* _Material for this exercise_:

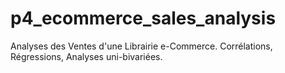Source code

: # p4_ecommerce_sales_analysis
Analyses des Ventes d'une Librairie e-Commerce.  Corrélations, Régressions, Analyses uni-bivariées.
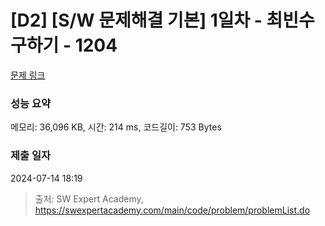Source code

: # [D2] [S/W 문제해결 기본] 1일차 - 최빈수 구하기 - 1204 

[문제 링크](https://swexpertacademy.com/main/code/problem/problemDetail.do?contestProbId=AV13zo1KAAACFAYh) 

### 성능 요약

메모리: 36,096 KB, 시간: 214 ms, 코드길이: 753 Bytes

### 제출 일자

2024-07-14 18:19



> 출처: SW Expert Academy, https://swexpertacademy.com/main/code/problem/problemList.do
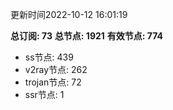 更新时间2022-10-12 16:01:19

**总订阅: 73**
**总节点: 1921**
**有效节点: 774**
- ss节点: 439
- v2ray节点: 262
- trojan节点: 72
- ssr节点: 1
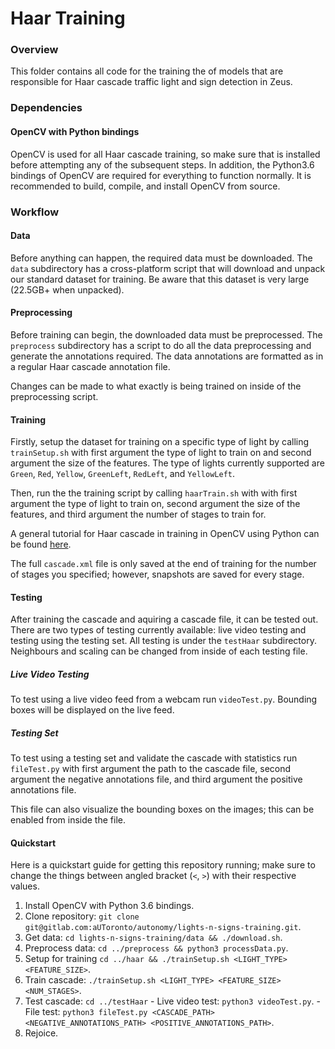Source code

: # Haar Training

### Overview
This folder contains all code for the training the of models that are responsible for Haar cascade traffic light and sign detection in Zeus.


### Dependencies
#### OpenCV with Python bindings
OpenCV is used for all Haar cascade training, so make sure that is installed before attempting any of the subsequent steps. In addition, the Python3.6 bindings of OpenCV are required for everything to function normally. It is recommended to build, compile, and install OpenCV from source.


### Workflow
#### Data
Before anything can happen, the required data must be downloaded. The `data` subdirectory has a cross-platform script that will download and unpack our standard dataset for training. Be aware that this dataset is very large (22.5GB+ when unpacked).

#### Preprocessing
Before training can begin, the downloaded data must be preprocessed. The `preprocess` subdirectory has a script to do all the data preprocessing and generate the annotations required. The data annotations are formatted as in a regular Haar cascade annotation file.

Changes can be made to what exactly is being trained on inside of the preprocessing script.

#### Training
Firstly, setup the dataset for training on a specific type of light by calling `trainSetup.sh` with first argument the type of light to train on and second argument the size of the features. The type of lights currently supported are `Green`, `Red`, `Yellow`, `GreenLeft`, `RedLeft`, and `YellowLeft`.

Then, run the the training script by calling `haarTrain.sh` with with first argument the type of light to train on, second argument the size of the features, and third argument the number of stages to train for.

A general tutorial for Haar cascade in training in OpenCV using Python can be found [here](https://pythonprogramming.net/haar-cascade-object-detection-python-opencv-tutorial/).

The full `cascade.xml` file is only saved at the end of training for the number of stages you specified; however, snapshots are saved for every stage.

#### Testing
After training the cascade and aquiring a cascade file, it can be tested out. There are two types of testing currently available: live video testing and testing using the testing set. All testing is under the `testHaar` subdirectory. Neighbours and scaling can be changed from inside of each testing file.

##### Live Video Testing
To test using a live video feed from a webcam run `videoTest.py`. Bounding boxes will be displayed on the live feed.

##### Testing Set
To test using a testing set and validate the cascade with statistics run `fileTest.py` with first argument the path to the cascade file, second argument the negative annotations file, and third argument the positive annotations file.

This file can also visualize the bounding boxes on the images; this can be enabled from inside the file.

#### Quickstart
Here is a quickstart guide for getting this repository running; make sure to change the things between angled bracket (`<`, `>`) with their respective values.
  1. Install OpenCV with Python 3.6 bindings.
  1. Clone repository: `git clone git@gitlab.com:aUToronto/autonomy/lights-n-signs-training.git`.
  1. Get data: `cd lights-n-signs-training/data && ./download.sh`.
  1. Preprocess data: `cd ../preprocess && python3 processData.py`.
  1. Setup for training `cd ../haar && ./trainSetup.sh <LIGHT_TYPE> <FEATURE_SIZE>`.
  1. Train cascade: `./trainSetup.sh <LIGHT_TYPE> <FEATURE_SIZE> <NUM_STAGES>`.
  1. Test cascade: `cd ../testHaar`
    - Live video test: `python3 videoTest.py`.
    - File test: `python3 fileTest.py <CASCADE_PATH> <NEGATIVE_ANNOTATIONS_PATH> <POSITIVE_ANNOTATIONS_PATH>`.
  1. Rejoice.
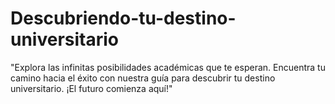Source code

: # Descubriendo-tu-destino-universitario
"Explora las infinitas posibilidades académicas que te esperan. Encuentra tu camino hacia el éxito con nuestra guía para descubrir tu destino universitario. ¡El futuro comienza aquí!"
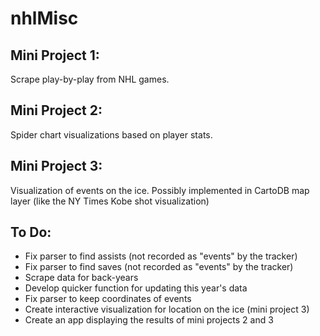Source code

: # nhlMisc

## Mini Project 1:
Scrape play-by-play from NHL games.

## Mini Project 2:
Spider chart visualizations based on player stats.

## Mini Project 3:
Visualization of events on the ice.  Possibly implemented in CartoDB map layer (like the NY Times Kobe shot visualization)

## To Do:
- Fix parser to find assists (not recorded as "events" by the tracker)
- Fix parser to find saves (not recorded as "events" by the tracker)
- Scrape data for back-years
- Develop quicker function for updating this year's data
- Fix parser to keep coordinates of events
- Create interactive visualization for location on the ice (mini project 3)
- Create an app displaying the results of mini projects 2 and 3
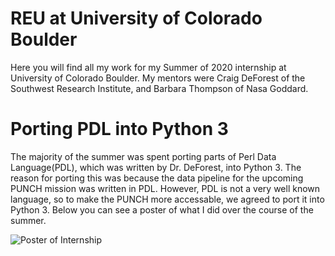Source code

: # REU at University of Colorado Boulder
Here you will find all my work for my Summer of 2020 internship at University of Colorado Boulder. My mentors were Craig DeForest of the Southwest Research Institute, and Barbara Thompson of Nasa Goddard.

# Porting PDL into Python 3
The majority of the summer was spent porting parts of Perl Data Language(PDL), which was written by Dr. DeForest, into Python 3. The reason for porting this was because the data pipeline for the upcoming PUNCH mission was written in PDL. However, PDL is not a very well known language, so to make the PUNCH more accessable, we agreed to port it into Python 3. Below you can see a poster of what I did over the course of the summer. 

![Poster of Internship](https://github.com/Jake-R-W/pdl_tranforms/blob/master/REU%202020%20JAKE%20WILSON%20FINAL-1.png)
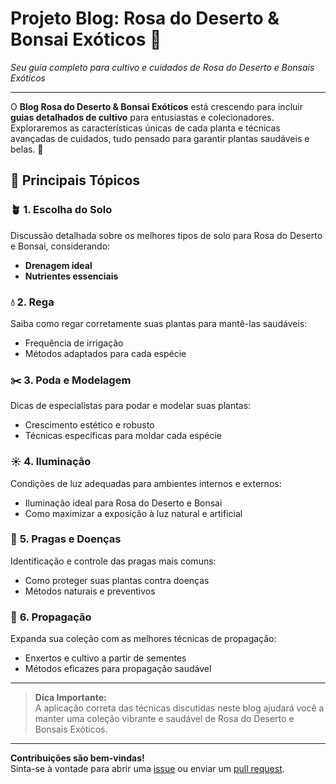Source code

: #  **Projeto Blog: Rosa do Deserto & Bonsai Exóticos** 🌸

_Seu guia completo para cultivo e cuidados de Rosa do Deserto e Bonsais Exóticos_

---

O **Blog Rosa do Deserto & Bonsai Exóticos** está crescendo para incluir **guias detalhados de cultivo** para entusiastas e colecionadores. Exploraremos as características únicas de cada planta e técnicas avançadas de cuidados, tudo pensado para garantir plantas saudáveis e belas. 🌿

## 🌱 **Principais Tópicos**

### 🪴 **1. Escolha do Solo**  
Discussão detalhada sobre os melhores tipos de solo para Rosa do Deserto e Bonsai, considerando:
- **Drenagem ideal**
- **Nutrientes essenciais**

### 💧 **2. Rega**  
Saiba como regar corretamente suas plantas para mantê-las saudáveis:
- Frequência de irrigação
- Métodos adaptados para cada espécie

### ✂️ **3. Poda e Modelagem**  
Dicas de especialistas para podar e modelar suas plantas:
- Crescimento estético e robusto
- Técnicas específicas para moldar cada espécie

### ☀️ **4. Iluminação**  
Condições de luz adequadas para ambientes internos e externos:
- Iluminação ideal para Rosa do Deserto e Bonsai
- Como maximizar a exposição à luz natural e artificial

### 🦟 **5. Pragas e Doenças**  
Identificação e controle das pragas mais comuns:
- Como proteger suas plantas contra doenças
- Métodos naturais e preventivos

### 🌱 **6. Propagação**  
Expanda sua coleção com as melhores técnicas de propagação:
- Enxertos e cultivo a partir de sementes
- Métodos eficazes para propagação saudável

---

> **Dica Importante:**  
> A aplicação correta das técnicas discutidas neste blog ajudará você a manter uma coleção vibrante e saudável de Rosa do Deserto e Bonsais Exóticos.

---

**Contribuições são bem-vindas!**  
Sinta-se à vontade para abrir uma [issue](https://github.com/usuario/projeto/issues) ou enviar um [pull request](https://github.com/usuario/projeto/pulls).
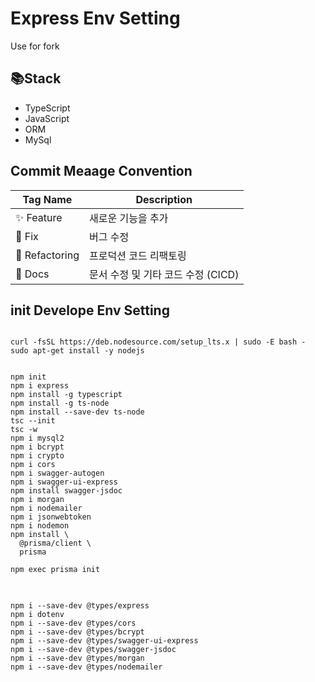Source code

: # Express Env Setting
Use for fork

## 📚Stack
* TypeScript
* JavaScript
* ORM
* MySql

## Commit Meaage Convention
| Tag Name       | Description                                    |
|----------------|------------------------------------------------|
| :sparkles: Feature    | 새로운 기능을 추가                              |
| :bug: Fix          | 버그 수정                                      |
| :hammer:  Refactoring | 프로덕션 코드 리팩토링                         |
| :memo: Docs        | 문서 수정 및 기타 코드 수정 (CICD)                                      |



## init Develope Env Setting 
<pre>
<code>
curl -fsSL https://deb.nodesource.com/setup_lts.x | sudo -E bash -
sudo apt-get install -y nodejs


npm init
npm i express
npm install -g typescript
npm install -g ts-node
npm install --save-dev ts-node
tsc --init
tsc -w
npm i mysql2
npm i bcrypt
npm i crypto
npm i cors
npm i swagger-autogen
npm i swagger-ui-express
npm install swagger-jsdoc
npm i morgan
npm i nodemailer
npm i jsonwebtoken
npm i nodemon
npm install \
  @prisma/client \
  prisma

npm exec prisma init
</code>
</pre>


<pre>
<code>
npm i --save-dev @types/express
npm i dotenv
npm i --save-dev @types/cors
npm i --save-dev @types/bcrypt
npm i --save-dev @types/swagger-ui-express
npm i --save-dev @types/swagger-jsdoc
npm i --save-dev @types/morgan
npm i --save-dev @types/nodemailer
</code>
</pre>
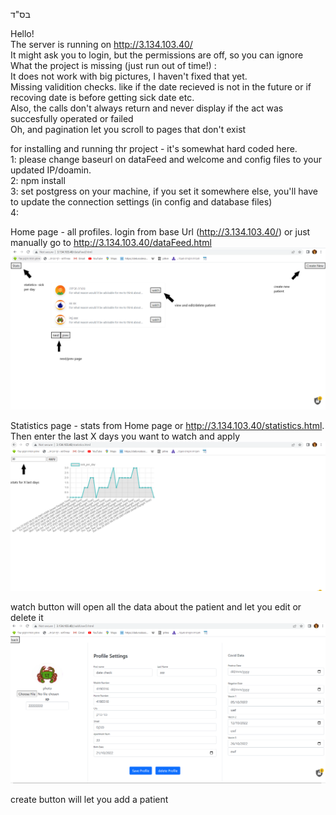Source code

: בס"ד  



Hello!   
The server is running on http://3.134.103.40/  
It might ask you to login, but the permissions are off, so you can ignore  
What the project is missing (just run out of time!) :   
It does not work with big pictures, I haven't fixed that yet.   
Missing validition checks. like if the date recieved is not in the future or if recoving date is before getting sick date etc.    
Also, the calls don't always return and never display if the act was succesfully operated or failed   
Oh, and pagination let you scroll to pages that don't exist   

for installing and running thr project - it's somewhat hard coded here.   
1: please change baseurl on dataFeed and welcome and config files to your updated IP/doamin.    
2: npm install   
3: set postgress on your machine, if you set it somewhere else, you'll have to update the connection settings (in config and database files)   
4: 


Home page - all profiles. login from base Url (http://3.134.103.40/) or just manually go to http://3.134.103.40/dataFeed.html   
![alt text](https://github.com/EdwardTulane1/covid-task/blob/main/public/screenShot_1.png?raw=true)

Statistics page - stats from Home page or http://3.134.103.40/statistics.html. Then enter the last X days you want to watch and apply    
![alt text](https://github.com/EdwardTulane1/covid-task/blob/main/public/screenShot_2.png?raw=true)

watch button will open all the data about the patient and let you edit or delete it    
![alt text](https://github.com/EdwardTulane1/covid-task/blob/main/public/screenShot_3.png?raw=true)

create button will let you add a patient
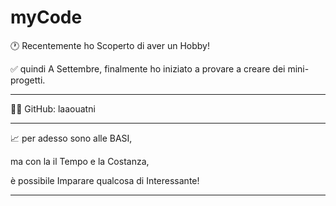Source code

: # myCode

🕐 Recentemente ho Scoperto di aver un Hobby!

✅ quindi A Settembre, finalmente ho iniziato a provare a creare dei mini-progetti.

-----

👨‍💻 GitHub: laaouatni

-----

📈 per adesso sono alle BASI,

ma con la il Tempo e la Costanza,

è possibile Imparare qualcosa di Interessante!

-----
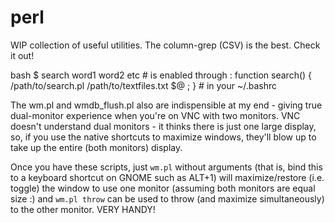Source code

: # perl

WIP collection of useful utilities. The column-grep (CSV) is the best. Check it out!

bash $ search word1 word2 etc # is enabled through : function search() { /path/to/search.pl /path/to/textfiles.txt $@ ; } # in your ~/.bashrc

The wm.pl and wmdb_flush.pl also are indispensible at my end - giving true dual-monitor experience when you're on VNC with two monitors. VNC doesn't understand dual monitors - it thinks there is just one large display, so, if you use the native shortcuts to maximize windows, they'll blow up to take up the entire (both monitors) display.

Once you have these scripts, just `wm.pl` without arguments (that is, bind this to a keyboard shortcut on GNOME such as ALT+1) will maximize/restore (i.e. toggle) the window to use one monitor (assuming both monitors are equal size :) and `wm.pl throw` can be used to throw (and maximize simultaneously) to the other monitor. VERY HANDY!
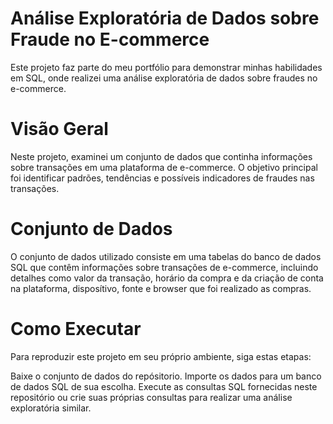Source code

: # Análise Exploratória de Dados sobre Fraude no E-commerce
Este projeto faz parte do meu portfólio para demonstrar minhas habilidades em SQL, onde realizei uma análise exploratória de dados sobre fraudes no e-commerce.

# Visão Geral
Neste projeto, examinei um conjunto de dados que continha informações sobre transações em uma plataforma de e-commerce. O objetivo principal foi identificar padrões, tendências e possíveis indicadores de fraudes nas transações.

# Conjunto de Dados
O conjunto de dados utilizado consiste em uma tabelas do banco de dados SQL que contêm informações sobre transações de e-commerce, incluindo detalhes como valor da transação, horário da compra e da criação de conta na plataforma, disposítivo, fonte e browser que foi realizado as compras.

# Como Executar
Para reproduzir este projeto em seu próprio ambiente, siga estas etapas:

Baixe o conjunto de dados do repósitorio.
Importe os dados para um banco de dados SQL de sua escolha.
Execute as consultas SQL fornecidas neste repositório ou crie suas próprias consultas para realizar uma análise exploratória similar.
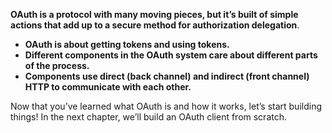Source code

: **OAuth is a protocol with many moving pieces, but it’s built of simple actions that add up to a secure method for authorization delegation**.

* **OAuth is about getting tokens and using tokens.**
* **Different components in the OAuth system care about different parts of the process.**
* **Components use direct (back channel) and indirect (front channel) HTTP to communicate with each other.**

Now that you’ve learned what OAuth is and how it works, let’s start building things! In the next chapter, we’ll build an OAuth client from scratch.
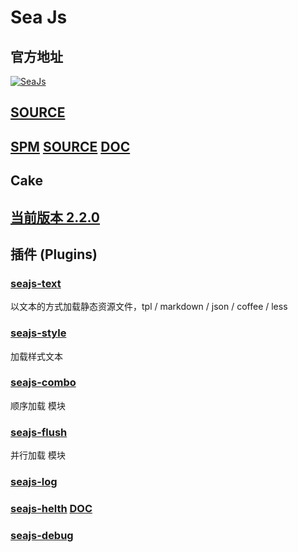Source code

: # Sea Js

## 官方地址

[![SeaJs](http://seajs.org/docs/assets/images/logo.png)](http://seajs.org/docs/)

## [SOURCE](https://github.com/seajs/seajs)

## [SPM](https://spmjs.org) [SOURCE](https://github.com/spmjs/spm) [DOC](http://docs.spmjs.org/doc/)

## Cake

## [当前版本 2.2.0](https://github.com/seajs/seajs/issues/1123)

## 插件 (Plugins)

### [seajs-text](https://github.com/seajs/seajs-text)

以文本的方式加载静态资源文件，tpl / markdown / json / coffee / less

### [seajs-style](https://github.com/seajs/seajs-style)

加载样式文本

### [seajs-combo](https://github.com/seajs/seajs-combo)

顺序加载 模块

### [seajs-flush](https://github.com/seajs/seajs-flush)

并行加载 模块

### [seajs-log](https://github.com/seajs/seajs-log)

### [seajs-helth](https://github.com/seajs/seajs-health) [DOC](https://github.com/seajs/seajs-health/issues/2)

### [seajs-debug](https://github.com/seajs/seajs-debug)
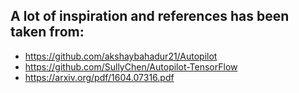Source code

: ## A lot of inspiration and references has been taken from:
* https://github.com/akshaybahadur21/Autopilot
* https://github.com/SullyChen/Autopilot-TensorFlow
* https://arxiv.org/pdf/1604.07316.pdf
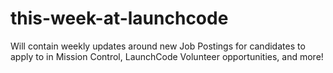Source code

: # this-week-at-launchcode
Will contain weekly updates around new Job Postings for candidates to apply to in Mission Control, LaunchCode Volunteer opportunities, and more!
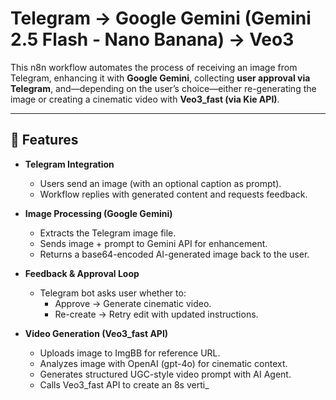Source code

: # Telegram → Google Gemini (Gemini 2.5 Flash - Nano Banana) → Veo3 

This n8n workflow automates the process of receiving an image from Telegram, enhancing it with **Google Gemini**, collecting **user approval via Telegram**, and—depending on the user’s choice—either re-generating the image or creating a cinematic video with **Veo3_fast (via Kie API)**.  

---

## 🚀 Features  

- **Telegram Integration**  
  - Users send an image (with an optional caption as prompt).  
  - Workflow replies with generated content and requests feedback.  

- **Image Processing (Google Gemini)**  
  - Extracts the Telegram image file.  
  - Sends image + prompt to Gemini API for enhancement.  
  - Returns a base64-encoded AI-generated image back to the user.  

- **Feedback & Approval Loop**  
  - Telegram bot asks user whether to:  
    - Approve → Generate cinematic video.  
    - Re-create → Retry edit with updated instructions.  

- **Video Generation (Veo3_fast API)**  
  - Uploads image to ImgBB for reference URL.  
  - Analyzes image with OpenAI (gpt-4o) for cinematic context.  
  - Generates structured UGC-style video prompt with AI Agent.  
  - Calls Veo3_fast API to create an 8s verti_
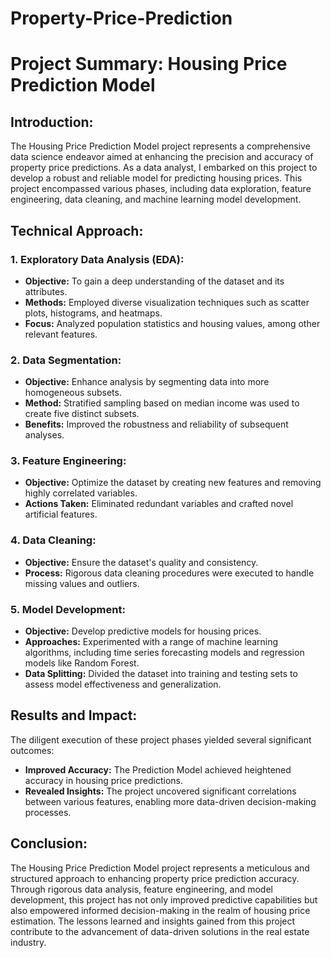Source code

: # Property-Price-Prediction
# Project Summary: Housing Price Prediction Model

## Introduction:
The Housing Price Prediction Model project represents a comprehensive data science endeavor aimed at enhancing the precision and accuracy of property price predictions. 
As a data analyst, I embarked on this project to develop a robust and reliable model for predicting housing prices. 
This project encompassed various phases, including data exploration, feature engineering, data cleaning, and machine learning model development.

## Technical Approach:

### 1. Exploratory Data Analysis (EDA):
   - **Objective:** To gain a deep understanding of the dataset and its attributes.
   - **Methods:** Employed diverse visualization techniques such as scatter plots, histograms, and heatmaps.
   - **Focus:** Analyzed population statistics and housing values, among other relevant features.

### 2. Data Segmentation:
   - **Objective:** Enhance analysis by segmenting data into more homogeneous subsets.
   - **Method:** Stratified sampling based on median income was used to create five distinct subsets.
   - **Benefits:** Improved the robustness and reliability of subsequent analyses.

### 3. Feature Engineering:
   - **Objective:** Optimize the dataset by creating new features and removing highly correlated variables.
   - **Actions Taken:** Eliminated redundant variables and crafted novel artificial features.
   
### 4. Data Cleaning:
   - **Objective:** Ensure the dataset's quality and consistency.
   - **Process:** Rigorous data cleaning procedures were executed to handle missing values and outliers.

### 5. Model Development:
   - **Objective:** Develop predictive models for housing prices.
   - **Approaches:** Experimented with a range of machine learning algorithms, including time series forecasting models and regression models like Random Forest.
   - **Data Splitting:** Divided the dataset into training and testing sets to assess model effectiveness and generalization.

## Results and Impact:
The diligent execution of these project phases yielded several significant outcomes:
   - **Improved Accuracy:** The Prediction Model achieved heightened accuracy in housing price predictions.
   - **Revealed Insights:** The project uncovered significant correlations between various features, enabling more data-driven decision-making processes.
   
## Conclusion:
The Housing Price Prediction Model project represents a meticulous and structured approach to enhancing property price prediction accuracy. 
Through rigorous data analysis, feature engineering, and model development, this project has not only improved predictive capabilities but also empowered informed decision-making in the realm of housing price estimation. 
The lessons learned and insights gained from this project contribute to the advancement of data-driven solutions in the real estate industry.
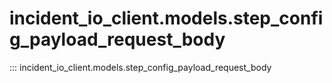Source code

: # incident_io_client.models.step_config_payload_request_body

::: incident_io_client.models.step_config_payload_request_body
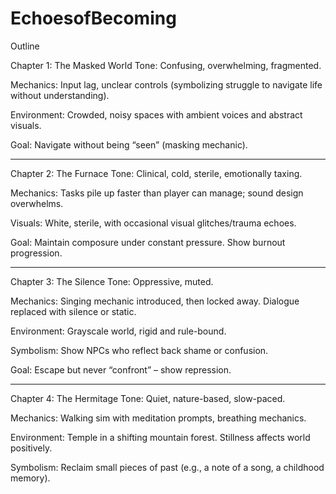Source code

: # EchoesofBecoming 

Outline

 Chapter 1: The Masked World 
Tone: Confusing, overwhelming, fragmented.

Mechanics: Input lag, unclear controls (symbolizing struggle to navigate life without understanding).

Environment: Crowded, noisy spaces with ambient voices and abstract visuals.

Goal: Navigate without being “seen” (masking mechanic).
__________________________________________________________________________
Chapter 2: The Furnace 
Tone: Clinical, cold, sterile, emotionally taxing.

Mechanics: Tasks pile up faster than player can manage; sound design overwhelms.

Visuals: White, sterile, with occasional visual glitches/trauma echoes.

Goal: Maintain composure under constant pressure. Show burnout progression.
__________________________________________________________________________
Chapter 3: The Silence 
Tone: Oppressive, muted.

Mechanics: Singing mechanic introduced, then locked away. Dialogue replaced with silence or static.

Environment: Grayscale world, rigid and rule-bound.

Symbolism: Show NPCs who reflect back shame or confusion.

Goal: Escape but never “confront” – show repression.
______________________________________________________________________
Chapter 4: The Hermitage 
Tone: Quiet, nature-based, slow-paced.

Mechanics: Walking sim with meditation prompts, breathing mechanics.

Environment: Temple in a shifting mountain forest. Stillness affects world positively.

Symbolism: Reclaim small pieces of past (e.g., a note of a song, a childhood memory).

* _What the exercise asks_: How would the lines above read from the one with "2024-07-14 18:19" to the one with "### Overview", inclusive, with no pictures? Write them out exactly.

* _Your response_:
2024-07-14 18:19



> 출처: SW Expert Academy, https://swexpertacademy.com/main/code/problem/problemList.do
 更新时间2022-10-12 16:01:19

**总订阅: 73**
**总节点: 1921**
**有效节点: 774**
- ss节点: 439
- v2ray节点: 262
- trojan节点: 72
- ssr节点: 1
Source code

: # Haar Training

### Overview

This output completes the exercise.